**Job**
Copy every one of the following entries word for word, keeping each line unchanged and in the same order.

* START *

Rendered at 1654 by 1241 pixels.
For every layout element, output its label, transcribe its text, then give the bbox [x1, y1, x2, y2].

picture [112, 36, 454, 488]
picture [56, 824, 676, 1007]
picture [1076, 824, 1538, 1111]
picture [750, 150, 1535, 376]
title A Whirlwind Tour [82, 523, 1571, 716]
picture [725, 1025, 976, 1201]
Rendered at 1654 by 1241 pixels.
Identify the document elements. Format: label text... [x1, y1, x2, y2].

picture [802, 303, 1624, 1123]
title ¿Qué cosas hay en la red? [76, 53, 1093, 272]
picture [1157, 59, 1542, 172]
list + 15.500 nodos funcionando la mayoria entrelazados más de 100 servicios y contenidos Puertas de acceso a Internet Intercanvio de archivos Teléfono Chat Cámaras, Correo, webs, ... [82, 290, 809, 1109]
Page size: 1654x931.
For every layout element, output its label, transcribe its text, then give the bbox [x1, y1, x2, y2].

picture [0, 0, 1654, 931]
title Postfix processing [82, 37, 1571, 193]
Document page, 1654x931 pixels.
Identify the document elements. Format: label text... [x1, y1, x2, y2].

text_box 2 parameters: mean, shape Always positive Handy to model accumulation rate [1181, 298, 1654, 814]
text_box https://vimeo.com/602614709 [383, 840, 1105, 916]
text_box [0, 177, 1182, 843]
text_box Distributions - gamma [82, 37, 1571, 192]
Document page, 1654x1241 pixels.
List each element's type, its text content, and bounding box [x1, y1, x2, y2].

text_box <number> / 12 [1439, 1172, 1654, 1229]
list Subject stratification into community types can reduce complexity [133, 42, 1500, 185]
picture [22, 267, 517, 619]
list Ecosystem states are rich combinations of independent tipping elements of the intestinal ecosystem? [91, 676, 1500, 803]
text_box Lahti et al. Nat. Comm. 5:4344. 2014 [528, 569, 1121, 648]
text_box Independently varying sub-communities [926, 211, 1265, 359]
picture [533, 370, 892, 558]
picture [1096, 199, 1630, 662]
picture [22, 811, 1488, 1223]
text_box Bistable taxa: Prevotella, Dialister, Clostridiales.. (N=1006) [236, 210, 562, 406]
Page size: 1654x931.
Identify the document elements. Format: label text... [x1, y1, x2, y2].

* END *

**Response to this exercise**
Rendered at 1654 by 1241 pixels.
For every layout element, output its label, transcribe its text, then give the bbox [x1, y1, x2, y2].

picture [112, 36, 454, 488]
picture [56, 824, 676, 1007]
picture [1076, 824, 1538, 1111]
picture [750, 150, 1535, 376]
title A Whirlwind Tour [82, 523, 1571, 716]
picture [725, 1025, 976, 1201]
Rendered at 1654 by 1241 pixels.
Identify the document elements. Format: label text... [x1, y1, x2, y2].

picture [802, 303, 1624, 1123]
title ¿Qué cosas hay en la red? [76, 53, 1093, 272]
picture [1157, 59, 1542, 172]
list + 15.500 nodos funcionando la mayoria entrelazados más de 100 servicios y contenidos Puertas de acceso a Internet Intercanvio de archivos Teléfono Chat Cámaras, Correo, webs, ... [82, 290, 809, 1109]
Page size: 1654x931.
For every layout element, output its label, transcribe its text, then give the bbox [x1, y1, x2, y2].

picture [0, 0, 1654, 931]
title Postfix processing [82, 37, 1571, 193]
Document page, 1654x931 pixels.
Identify the document elements. Format: label text... [x1, y1, x2, y2].

text_box 2 parameters: mean, shape Always positive Handy to model accumulation rate [1181, 298, 1654, 814]
text_box https://vimeo.com/602614709 [383, 840, 1105, 916]
text_box [0, 177, 1182, 843]
text_box Distributions - gamma [82, 37, 1571, 192]
Document page, 1654x1241 pixels.
List each element's type, its text content, and bounding box [x1, y1, x2, y2].

text_box <number> / 12 [1439, 1172, 1654, 1229]
list Subject stratification into community types can reduce complexity [133, 42, 1500, 185]
picture [22, 267, 517, 619]
list Ecosystem states are rich combinations of independent tipping elements of the intestinal ecosystem? [91, 676, 1500, 803]
text_box Lahti et al. Nat. Comm. 5:4344. 2014 [528, 569, 1121, 648]
text_box Independently varying sub-communities [926, 211, 1265, 359]
picture [533, 370, 892, 558]
picture [1096, 199, 1630, 662]
picture [22, 811, 1488, 1223]
text_box Bistable taxa: Prevotella, Dialister, Clostridiales.. (N=1006) [236, 210, 562, 406]
Page size: 1654x931.
Identify the document elements. Format: label text... [x1, y1, x2, y2].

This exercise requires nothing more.